Adopting a Multi-channel Attribution Approach
A cross-channel customer experience should necessitate multichannel attribution of success to your different campaigns. Why should the last click on an email get all the credit for a $60 sale when it was a PPC ad that caused the subscription, site interactions that built the interest and retargeted display ads that drove the purchaser to the point just before he bought? The goal of a multichannel attribution model is to spread attribution intelligently over all of the channels that contribute to a conversion.
Thankfully, most of the top analytics platforms offer some multichannel attribution reports for you to leverage. Before you begin implementing multichannel attribution, however, you should be aware of the technical and strategic challenges this entails (Avinash Kaushik's post does a great job of explaining some of these difficulties and how to approach them). But don't let the difficulty deter you! The multichannel attribution approach allows for a much more accurate understanding of how the entire marketing mix contributes to results.
Using Cohort Analysis
One-channel metrics provide precise insight into the performance of single interaction points, such as a click on a link or time spent on a page. The problem with these metrics is the lack of visibility before and after the target interaction. What else did the person see before they clicked the link? After purchasing, does the person purchase again, and how long does it take him to do so?
Cohort analysis, in contrast, allows a long-term comparison between groups, thus negating the focus on single interactions. In cohort analysis, an objective (ie.: an increased retention rate for a subscription product) is defined and then measured for different groups of people over time.
To do this, a group with a similarity is identified (ie.: joined the list on the week of November 17th) and considered against other groups (ie.: joined the list on the week of November 24th). After a certain period of time (ie.: 2 months), the groups' performances are compared. Cohorts can also be formed around other criteria, such as previous purchase history or engagement data.
In the image below, a service with a weekly subscription model is comparing retention rates of members who joined during different weeks. Why is there such a large drop in retention for the second cohort who joined on the week of 11/24/13 when compared to the other two cohorts? Such a report allows the marketer to review the marketing mixes of that cohort specifically to see if anything obvious stands out.
Retention rate of user cohorts based on join date.

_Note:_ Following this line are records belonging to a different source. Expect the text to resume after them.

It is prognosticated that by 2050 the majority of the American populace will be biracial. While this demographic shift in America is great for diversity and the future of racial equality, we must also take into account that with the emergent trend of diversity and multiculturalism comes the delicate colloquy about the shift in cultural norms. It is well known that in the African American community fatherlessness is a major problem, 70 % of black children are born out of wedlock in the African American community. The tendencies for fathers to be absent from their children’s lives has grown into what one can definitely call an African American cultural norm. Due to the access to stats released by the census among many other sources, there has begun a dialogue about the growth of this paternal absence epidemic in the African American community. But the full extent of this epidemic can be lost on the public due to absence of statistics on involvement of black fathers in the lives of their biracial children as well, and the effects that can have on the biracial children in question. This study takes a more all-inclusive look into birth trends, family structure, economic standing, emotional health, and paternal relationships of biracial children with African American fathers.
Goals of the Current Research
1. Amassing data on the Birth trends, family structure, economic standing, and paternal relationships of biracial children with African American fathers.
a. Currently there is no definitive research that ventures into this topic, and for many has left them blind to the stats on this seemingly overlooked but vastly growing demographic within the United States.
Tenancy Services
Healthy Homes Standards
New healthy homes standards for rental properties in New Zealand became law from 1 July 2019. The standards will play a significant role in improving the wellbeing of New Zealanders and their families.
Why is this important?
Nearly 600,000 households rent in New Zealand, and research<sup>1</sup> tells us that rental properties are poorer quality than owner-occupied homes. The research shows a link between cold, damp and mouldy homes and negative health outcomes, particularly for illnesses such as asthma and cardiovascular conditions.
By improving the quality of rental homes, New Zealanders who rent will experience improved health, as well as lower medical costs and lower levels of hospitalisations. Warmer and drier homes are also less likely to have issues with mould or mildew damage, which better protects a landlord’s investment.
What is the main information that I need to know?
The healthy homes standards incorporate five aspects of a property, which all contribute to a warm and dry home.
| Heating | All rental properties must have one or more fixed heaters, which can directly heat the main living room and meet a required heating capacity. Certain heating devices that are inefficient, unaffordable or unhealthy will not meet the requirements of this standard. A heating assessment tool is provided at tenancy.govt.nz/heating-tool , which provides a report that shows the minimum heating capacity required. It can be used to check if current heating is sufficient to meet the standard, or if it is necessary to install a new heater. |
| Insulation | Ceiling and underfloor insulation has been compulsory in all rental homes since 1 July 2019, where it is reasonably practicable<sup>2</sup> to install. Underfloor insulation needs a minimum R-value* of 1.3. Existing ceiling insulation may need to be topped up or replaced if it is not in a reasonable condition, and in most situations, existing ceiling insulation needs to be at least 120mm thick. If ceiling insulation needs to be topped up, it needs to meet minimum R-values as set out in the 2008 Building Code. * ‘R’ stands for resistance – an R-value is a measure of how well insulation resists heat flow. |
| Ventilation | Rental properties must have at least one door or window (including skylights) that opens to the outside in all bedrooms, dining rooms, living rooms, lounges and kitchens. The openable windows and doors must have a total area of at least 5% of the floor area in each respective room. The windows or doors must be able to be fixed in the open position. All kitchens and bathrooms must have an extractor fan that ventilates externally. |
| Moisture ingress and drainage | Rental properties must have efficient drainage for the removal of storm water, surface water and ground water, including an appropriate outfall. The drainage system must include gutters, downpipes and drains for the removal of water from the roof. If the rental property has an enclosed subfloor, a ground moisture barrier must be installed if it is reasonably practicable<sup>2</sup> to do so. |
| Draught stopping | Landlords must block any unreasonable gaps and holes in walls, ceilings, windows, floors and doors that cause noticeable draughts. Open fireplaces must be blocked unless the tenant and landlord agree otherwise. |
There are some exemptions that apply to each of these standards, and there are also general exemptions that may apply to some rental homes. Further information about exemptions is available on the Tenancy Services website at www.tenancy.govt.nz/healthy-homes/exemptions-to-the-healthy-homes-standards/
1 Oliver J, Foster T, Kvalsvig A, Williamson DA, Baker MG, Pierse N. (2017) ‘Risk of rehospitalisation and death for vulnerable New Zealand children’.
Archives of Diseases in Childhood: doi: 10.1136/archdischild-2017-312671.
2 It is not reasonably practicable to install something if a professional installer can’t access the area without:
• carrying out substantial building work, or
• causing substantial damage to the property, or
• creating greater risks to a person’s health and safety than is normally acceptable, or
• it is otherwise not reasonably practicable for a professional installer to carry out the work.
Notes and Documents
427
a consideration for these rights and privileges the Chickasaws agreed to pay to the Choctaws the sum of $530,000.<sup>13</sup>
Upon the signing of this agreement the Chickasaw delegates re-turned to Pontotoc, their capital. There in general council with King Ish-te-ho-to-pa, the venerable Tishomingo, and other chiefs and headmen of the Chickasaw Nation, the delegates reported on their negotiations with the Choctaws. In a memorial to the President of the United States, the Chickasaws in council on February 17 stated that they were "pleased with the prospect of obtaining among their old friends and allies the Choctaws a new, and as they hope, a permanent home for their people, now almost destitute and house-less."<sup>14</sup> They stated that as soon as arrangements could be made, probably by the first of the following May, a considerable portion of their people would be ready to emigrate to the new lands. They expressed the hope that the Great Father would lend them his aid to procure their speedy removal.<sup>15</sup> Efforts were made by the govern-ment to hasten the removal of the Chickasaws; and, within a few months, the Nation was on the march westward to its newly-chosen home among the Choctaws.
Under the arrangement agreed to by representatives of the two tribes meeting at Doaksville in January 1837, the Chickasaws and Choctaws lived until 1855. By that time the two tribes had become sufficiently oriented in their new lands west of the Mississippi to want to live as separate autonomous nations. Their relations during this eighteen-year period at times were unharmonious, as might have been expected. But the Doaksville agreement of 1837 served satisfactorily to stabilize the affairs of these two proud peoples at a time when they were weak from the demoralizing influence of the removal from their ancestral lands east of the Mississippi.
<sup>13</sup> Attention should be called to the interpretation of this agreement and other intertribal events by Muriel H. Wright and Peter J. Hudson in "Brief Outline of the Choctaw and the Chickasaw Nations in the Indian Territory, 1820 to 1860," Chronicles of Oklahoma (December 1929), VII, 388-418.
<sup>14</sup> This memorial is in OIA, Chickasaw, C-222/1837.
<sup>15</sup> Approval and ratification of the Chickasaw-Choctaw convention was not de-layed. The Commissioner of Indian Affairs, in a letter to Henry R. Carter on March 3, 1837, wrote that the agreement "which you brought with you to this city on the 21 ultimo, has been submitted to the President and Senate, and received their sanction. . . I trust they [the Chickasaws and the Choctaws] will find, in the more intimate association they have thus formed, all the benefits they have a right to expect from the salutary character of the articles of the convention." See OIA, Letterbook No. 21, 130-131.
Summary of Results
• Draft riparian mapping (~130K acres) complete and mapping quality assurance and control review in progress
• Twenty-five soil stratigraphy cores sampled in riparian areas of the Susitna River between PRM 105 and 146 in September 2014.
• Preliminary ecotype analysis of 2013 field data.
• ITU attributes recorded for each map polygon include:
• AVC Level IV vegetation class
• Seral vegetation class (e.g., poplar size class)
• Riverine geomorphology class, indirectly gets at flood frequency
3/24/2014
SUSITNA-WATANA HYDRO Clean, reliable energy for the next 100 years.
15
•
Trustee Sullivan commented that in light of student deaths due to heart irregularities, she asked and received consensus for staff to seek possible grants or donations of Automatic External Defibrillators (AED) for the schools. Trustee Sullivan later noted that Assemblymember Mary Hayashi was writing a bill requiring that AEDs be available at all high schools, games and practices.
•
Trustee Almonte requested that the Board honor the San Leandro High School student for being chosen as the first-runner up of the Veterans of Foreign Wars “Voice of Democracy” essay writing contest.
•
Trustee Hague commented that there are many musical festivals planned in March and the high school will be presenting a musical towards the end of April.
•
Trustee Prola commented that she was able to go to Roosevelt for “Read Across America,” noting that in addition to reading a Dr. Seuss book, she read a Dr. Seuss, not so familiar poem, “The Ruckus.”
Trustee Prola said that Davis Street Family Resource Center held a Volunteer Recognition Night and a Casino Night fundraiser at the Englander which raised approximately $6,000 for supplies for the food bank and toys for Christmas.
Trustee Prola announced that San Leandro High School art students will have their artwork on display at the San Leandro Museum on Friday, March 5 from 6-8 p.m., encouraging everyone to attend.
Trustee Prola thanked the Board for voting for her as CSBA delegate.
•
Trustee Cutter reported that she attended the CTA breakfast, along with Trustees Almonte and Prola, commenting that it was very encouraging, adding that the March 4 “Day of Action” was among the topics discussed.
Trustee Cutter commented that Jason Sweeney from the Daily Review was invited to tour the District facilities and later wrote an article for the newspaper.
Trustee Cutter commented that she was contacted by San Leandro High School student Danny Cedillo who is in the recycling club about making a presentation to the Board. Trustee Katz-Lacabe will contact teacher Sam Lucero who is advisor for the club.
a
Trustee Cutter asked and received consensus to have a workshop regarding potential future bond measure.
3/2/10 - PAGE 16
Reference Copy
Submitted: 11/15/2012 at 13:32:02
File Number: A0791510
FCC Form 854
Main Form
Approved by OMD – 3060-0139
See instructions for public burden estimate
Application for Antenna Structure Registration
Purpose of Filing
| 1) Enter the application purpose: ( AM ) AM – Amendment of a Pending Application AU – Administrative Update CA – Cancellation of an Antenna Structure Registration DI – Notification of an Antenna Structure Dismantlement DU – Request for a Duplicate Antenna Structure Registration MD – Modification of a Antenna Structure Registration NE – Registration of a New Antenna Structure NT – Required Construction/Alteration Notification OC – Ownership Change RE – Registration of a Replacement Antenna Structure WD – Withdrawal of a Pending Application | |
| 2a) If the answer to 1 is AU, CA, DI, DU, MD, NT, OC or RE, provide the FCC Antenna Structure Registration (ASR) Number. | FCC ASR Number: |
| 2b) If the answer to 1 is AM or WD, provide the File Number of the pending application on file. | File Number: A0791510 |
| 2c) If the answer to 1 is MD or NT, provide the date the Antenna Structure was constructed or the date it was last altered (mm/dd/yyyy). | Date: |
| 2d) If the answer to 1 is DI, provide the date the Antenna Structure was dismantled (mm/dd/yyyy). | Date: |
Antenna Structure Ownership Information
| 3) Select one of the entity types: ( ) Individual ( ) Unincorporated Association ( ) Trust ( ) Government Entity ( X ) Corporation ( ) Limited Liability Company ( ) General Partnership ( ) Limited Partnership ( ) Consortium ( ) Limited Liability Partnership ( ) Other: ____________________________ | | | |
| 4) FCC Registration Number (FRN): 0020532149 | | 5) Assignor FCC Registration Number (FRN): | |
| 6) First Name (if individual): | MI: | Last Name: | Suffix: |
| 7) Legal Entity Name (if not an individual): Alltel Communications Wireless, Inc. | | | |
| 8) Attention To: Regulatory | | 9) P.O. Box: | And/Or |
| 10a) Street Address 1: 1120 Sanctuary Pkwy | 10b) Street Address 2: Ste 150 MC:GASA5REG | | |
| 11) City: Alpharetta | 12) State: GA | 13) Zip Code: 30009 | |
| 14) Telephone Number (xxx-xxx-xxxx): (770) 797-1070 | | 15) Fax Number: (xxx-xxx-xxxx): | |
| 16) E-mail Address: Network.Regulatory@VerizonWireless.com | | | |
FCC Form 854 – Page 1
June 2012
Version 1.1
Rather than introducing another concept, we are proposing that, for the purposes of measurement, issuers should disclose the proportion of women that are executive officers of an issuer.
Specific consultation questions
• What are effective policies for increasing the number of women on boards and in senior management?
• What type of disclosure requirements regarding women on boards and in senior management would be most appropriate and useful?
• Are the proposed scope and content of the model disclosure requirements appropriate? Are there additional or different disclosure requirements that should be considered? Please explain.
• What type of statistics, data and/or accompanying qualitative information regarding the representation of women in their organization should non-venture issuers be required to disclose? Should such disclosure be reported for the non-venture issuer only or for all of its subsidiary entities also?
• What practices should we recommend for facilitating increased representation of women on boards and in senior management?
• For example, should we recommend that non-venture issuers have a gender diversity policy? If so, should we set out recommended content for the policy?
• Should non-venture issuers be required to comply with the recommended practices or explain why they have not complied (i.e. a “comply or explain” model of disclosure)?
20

Cohort analysis provides a broader view of how differences in experiences create different results. You lose the level of detail that one-channel metrics provide, but you gain that broader view that is essential to understanding cross-channel marketing campaign contribution.
Leveraging the two metrics (match rate and view-through rate) and the two shifts in methodology (multi-channel attribution and cohort analysis) will enable marketers to achieve a higher level of insight into the specific contributions of each channel.